PAROLE SUCCESS continued from page 3.

At the Department of Corrections, Kelly works in a Day Reporting Center, assisting released inmates who have mental health or addiction issues.

“I help them get back on track, I advocate for them. I just show them a different way to live and a different way to do things and that life has so much more to offer. I address my mental health issues and help them address theirs and let them know that it’s okay. I get a chance to work with some awesome people who want to recover, they just never knew how.”

Kelly’s future is working with a business partner to start an offender reentry program. “There’s so much we need,” he says. “I am so thankful for the system. Ya’ll have recognized that we don’t need to be locked up. That’s not the answer.”

Kelly says prison wasn't his answer.

“I can do time. What I couldn’t do was life, and I needed somebody to show me how to do that."

The system today is affording so many more opportunities for people in recovery says Kelly. “It’s such a wonderful thing.”

Kelly says he now looks forward to what the future will bring.
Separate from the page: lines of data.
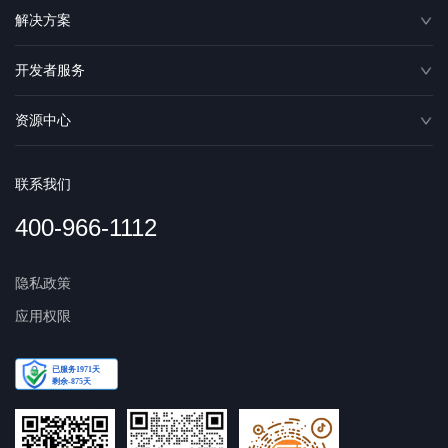
解决方案
开发者服务
资源中心
联系我们
400-966-1112
隐私政策
应用权限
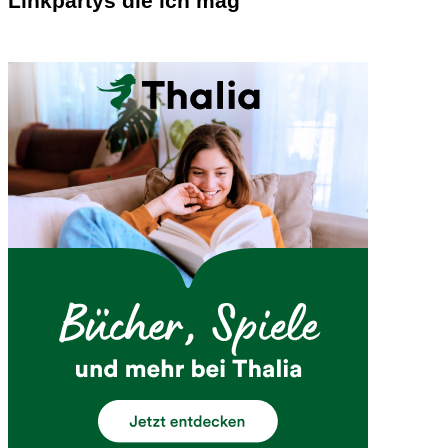
Linkpartys die ich mag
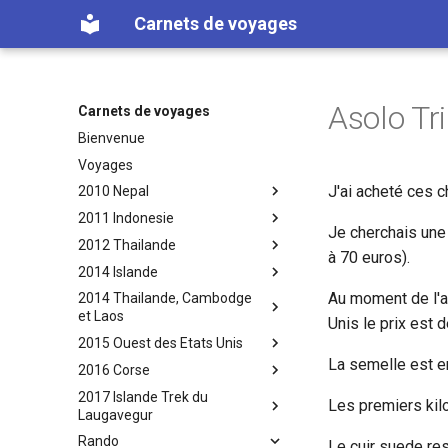
Carnets de voyages
Asolo T
Carnets de voyages
Bienvenue
Voyages
J'ai acheté ces 
2010 Nepal
2011 Indonesie
Je cherchais une
2012 Thailande
à 70 euros).
2014 Islande
Au moment de l'a
2014 Thailande, Cambodge
et Laos
Unis le prix est 
2015 Ouest des Etats Unis
La semelle est e
2016 Corse
2017 Islande Trek du
Les premiers kil
Laugavegur
Rando
Le cuir suede res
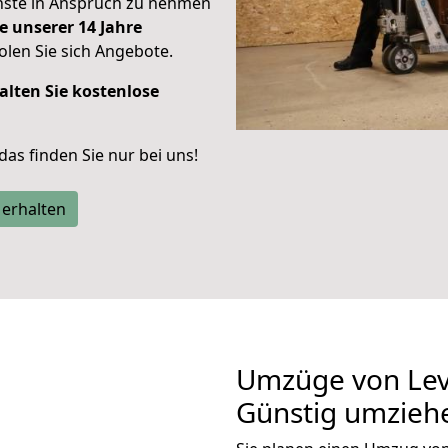
enste in Anspruch zu nehmen
e unserer 14 Jahre
len Sie sich Angebote.
alten Sie kostenlose
 das finden Sie nur bei uns!
 erhalten
Umzüge von Lev
Günstig umzieh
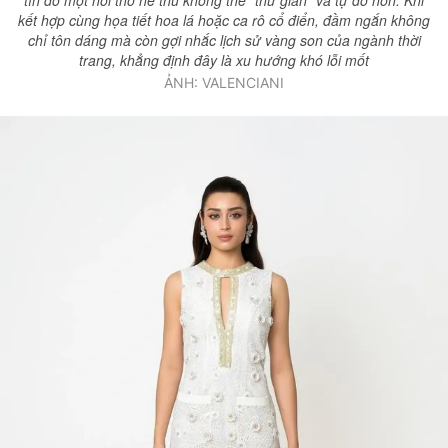
tín đồ một hơi thở hè thu không thể "thư giãn" và tự do hơn. Khi
kết hợp cùng họa tiết hoa lá hoặc ca rô cổ điển, đầm ngắn không
chỉ tôn dáng mà còn gợi nhắc lịch sử vàng son của ngành thời
trang, khẳng định đây là xu hướng khó lỗi mốt
ẢNH: VALENCIANI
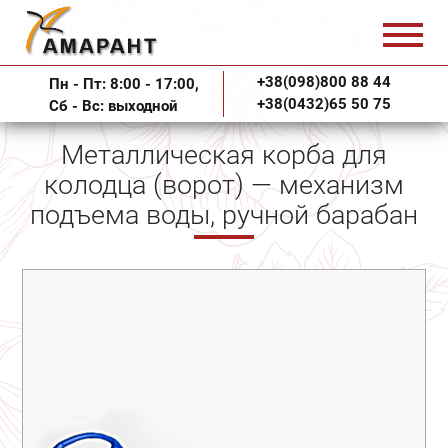
+38(098)800 88 44
Пн - Пт: 8:00 - 17:00,
+38(0432)65 50 75
Сб - Вс: выходной
Металлическая корба для
колодца (ворот) — механизм
подъема воды, ручной барабан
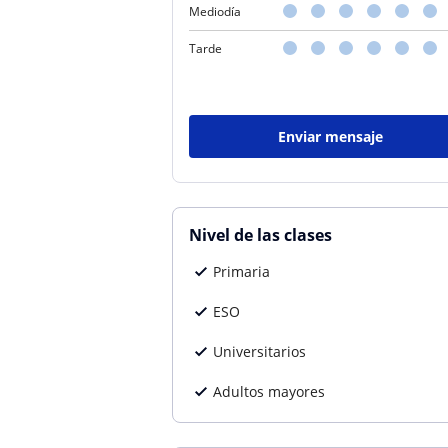
Mediodía
Tarde
Enviar mensaje
Nivel de las clases
Primaria
ESO
Universitarios
Adultos mayores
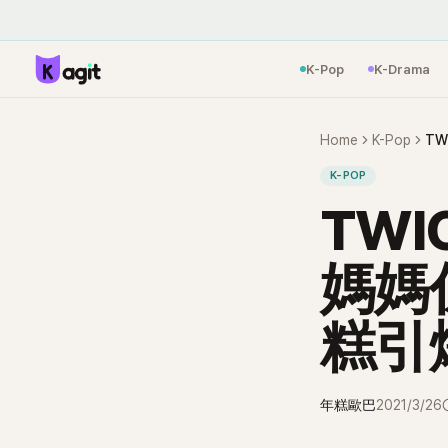
K-Pop
K-Drama
Home
K-Pop
K-POP
TWI
媽媽
糕引
年糕歐巴
2021/3/26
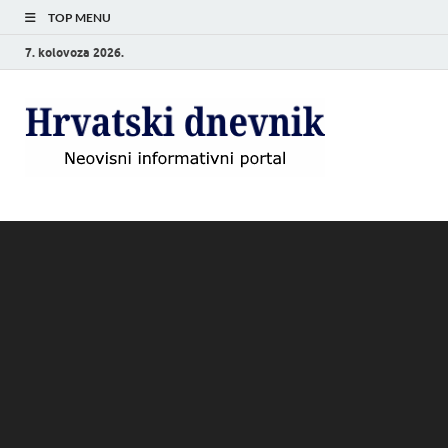
TOP MENU
7. kolovoza 2026.
Hrvat
Neovisni
informativni
dnevn
portal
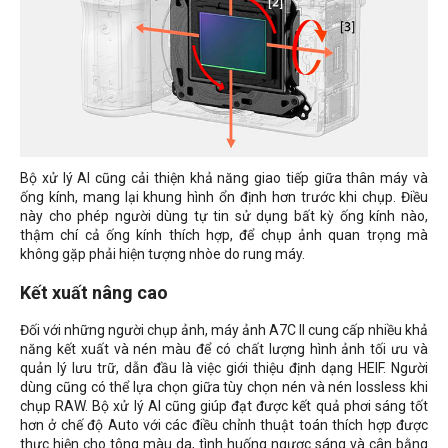
Bộ xử lý AI cũng cải thiện khả năng giao tiếp giữa thân máy và
ống kính, mang lại khung hình ổn định hơn trước khi chụp. Điều
này cho phép người dùng tự tin sử dụng bất kỳ ống kính nào,
thậm chí cả ống kính thích hợp, để chụp ảnh quan trọng mà
không gặp phải hiện tượng nhòe do rung máy.
Kết xuất nâng cao
Đối với những người chụp ảnh, máy ảnh A7C II cung cấp nhiều khả
năng kết xuất và nén màu để có chất lượng hình ảnh tối ưu và
quản lý lưu trữ, dẫn đầu là việc giới thiệu định dạng HEIF. Người
dùng cũng có thể lựa chọn giữa tùy chọn nén và nén lossless khi
chụp RAW. Bộ xử lý AI cũng giúp đạt được kết quả phơi sáng tốt
hơn ở chế độ Auto với các điều chỉnh thuật toán thích hợp được
thực hiện cho tông màu da, tình huống ngược sáng và cân bằng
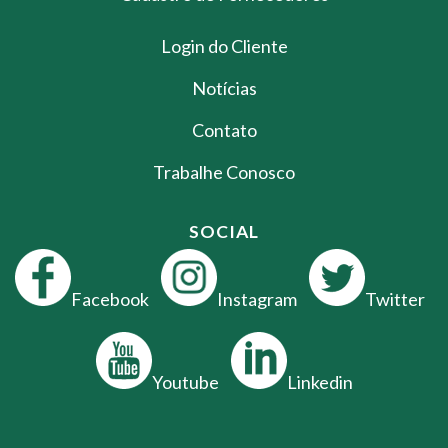
Login do Cliente
Notícias
Contato
Trabalhe Conosco
SOCIAL
Facebook
Instagram
Twitter
Youtube
Linkedin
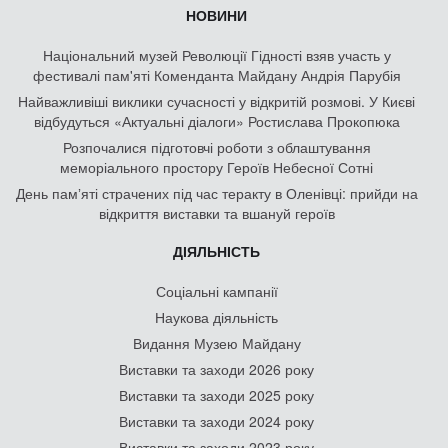
НОВИНИ
Національний музей Революції Гідності взяв участь у
фестивалі пам'яті Коменданта Майдану Андрія Парубія
Найважливіші виклики сучасності у відкритій розмові. У Києві
відбудуться «Актуальні діалоги» Ростислава Прокопюка
Розпочалися підготовчі роботи з облаштування
меморіального простору Героїв Небесної Сотні
День памʼяті страчених під час теракту в Оленівці: прийди на
відкриття виставки та вшануй героїв
ДІЯЛЬНІСТЬ
Соціальні кампанії
Наукова діяльність
Видання Музею Майдану
Виставки та заходи 2026 року
Виставки та заходи 2025 року
Виставки та заходи 2024 року
Виставки та заходи 2023 року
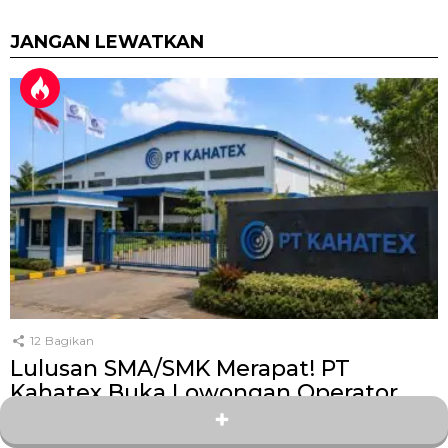
JANGAN LEWATKAN
12
Bagikan
Lulusan SMA/SMK Merapat! PT
Kahatex Buka Lowongan Operator
Produksi, Pendaftaran Ditutup 31 Juli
“I’m in the trenches. I work with people like me every day. I’m on the clock. I’m on call, every day, seven days a week, 24-hours a day. My people can call me and I help them deal with any issue they have, whether it’s substances, whether it’s mental health medication, or whether it’s a problem with their parole officer or probation officer,” he says. “They have hope now and it’s a bunch of people like me that does this work. We are trying to bring hope to a hopeless community.”

As he wrapped up his comments to the Board he reflected back on being banned from DeKalb County. The county he was not allowed to return to had accepted him back. “They gave me a job. Straight out of prison they (DeKalb County) gave me a job!”

Kelly says it was hope instilled in him by his parole officers and counselors that pushed him to want more than handling garbage on the back of a DeKalb County garbage truck.

“Parole and counselors taught me something, that just because I was at 40 (age), I still had dreams." And Kelly dreamed. “Someday I want to drive this truck; I don’t want to be on the back of this truck. Six months later I was driving, I was up front.”

Kelly received a promotion to Watershed Management in DeKalb County, supervising others, but he left that job for what he's doing today.

“I quit that job that I thought I was going to retire at, to do this job,” says Kelly.

Working with offenders with addictions isn’t paying as much as his county job, but he says, “spiritually, mentally and as a whole person, I can’t make what I’m making now. This keeps me clean.”

Kelly celebrated 11 years of sobriety on February 10, 2016, one day after speaking to the Parole Board.

“My life is amazing today. I’ve got to give the glory to God for that.”